O senador Ted Cruz (R-TX) perguntou a Sarandos e ao diretor de receita e estratégia do WBD, Bruce Campbell, se eles assistiram ao Grammy neste fim de semana (eles incluíram Sarandos apenas no “final”). “Você agora rouba a terra?” Cruz perguntou significativamente, o artista Ao contrário do discurso de Billie Eilish no ICEonde ele disse: “Ninguém está autorizado a roubar na terra.” Ambos disseram que não se conheciam. (O programa vai ao ar na CBS, que é propriedade da Paramount Skydance.)

Ellison recusou o convite para a audiência porque acreditava que as condições apresentadas não eram úteis, disse Booker. Mas Eliason reuniu-se em privado com legisladores e Booker descreveu a conversa com ele como produtiva. O presidente Donald Trump poderia levantar algumas das mesmas preocupações que a Netflix fez, mas a estreita ligação do pai de Ellison com o presidente Donald Trump poderia potencialmente aliviar algumas das preocupações dos contribuintes e apresentá-las aos democratas.

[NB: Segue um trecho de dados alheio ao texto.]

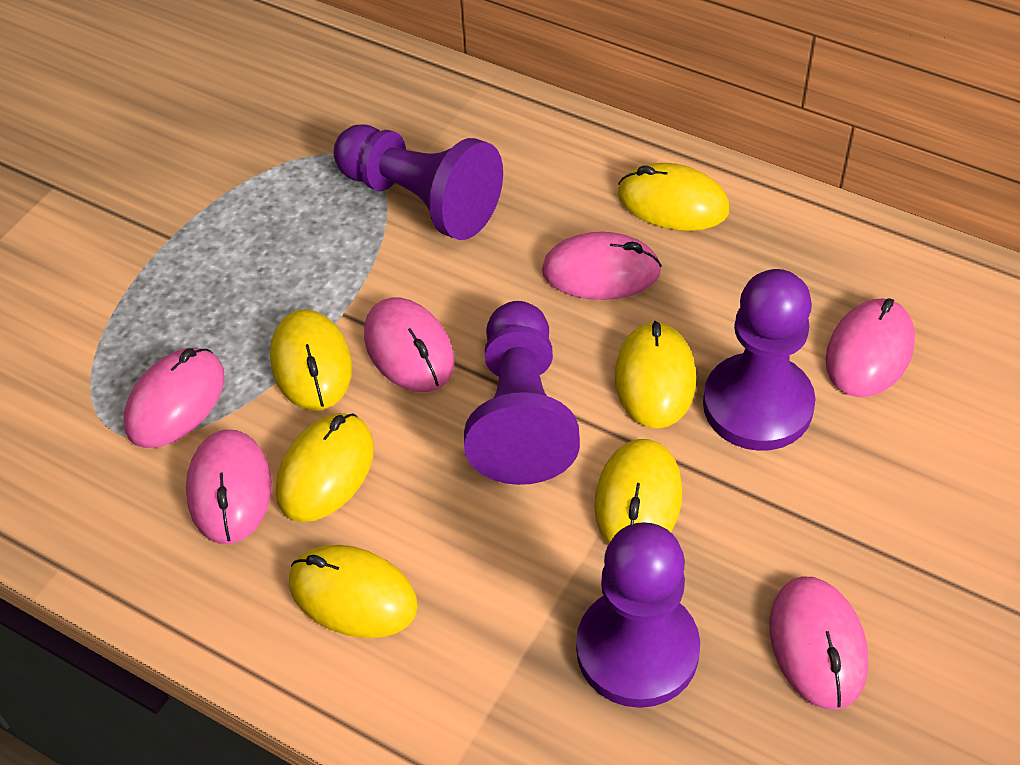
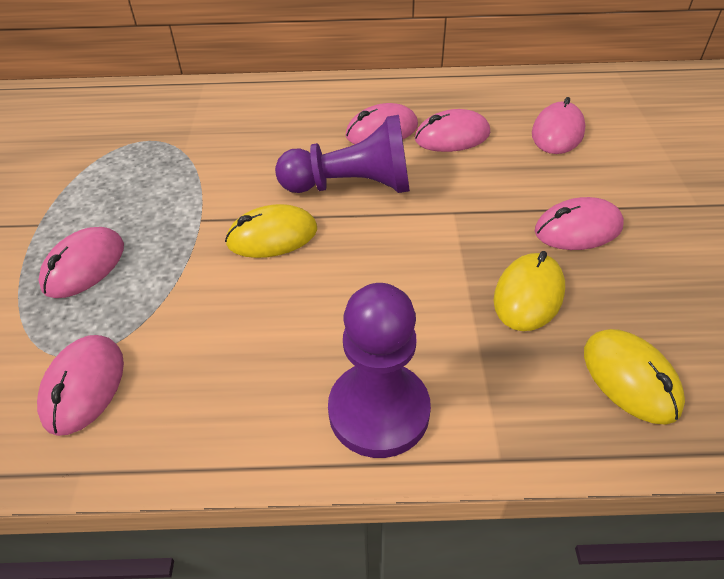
purple pawn: 4 -> 2
yellow mouse: 6 -> 3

A casa de apostas levantou sérias preocupações sobre se quaisquer transações realizadas por reguladores independentes seriam adequadamente revisadas sob a administração Trump. Sarandos admitiu que se encontrou com Trump pouco antes do anúncio do acordo, mas que o acordo não foi discutido em detalhes e não foi o primeiro ponto da conversa. “Não acredito nas estimativas deste governo e apenas rezo a Deus para que tudo o que todos esperam aconteça, que isso aconteça, que todos testemunharam, aconteça”, disse Booker.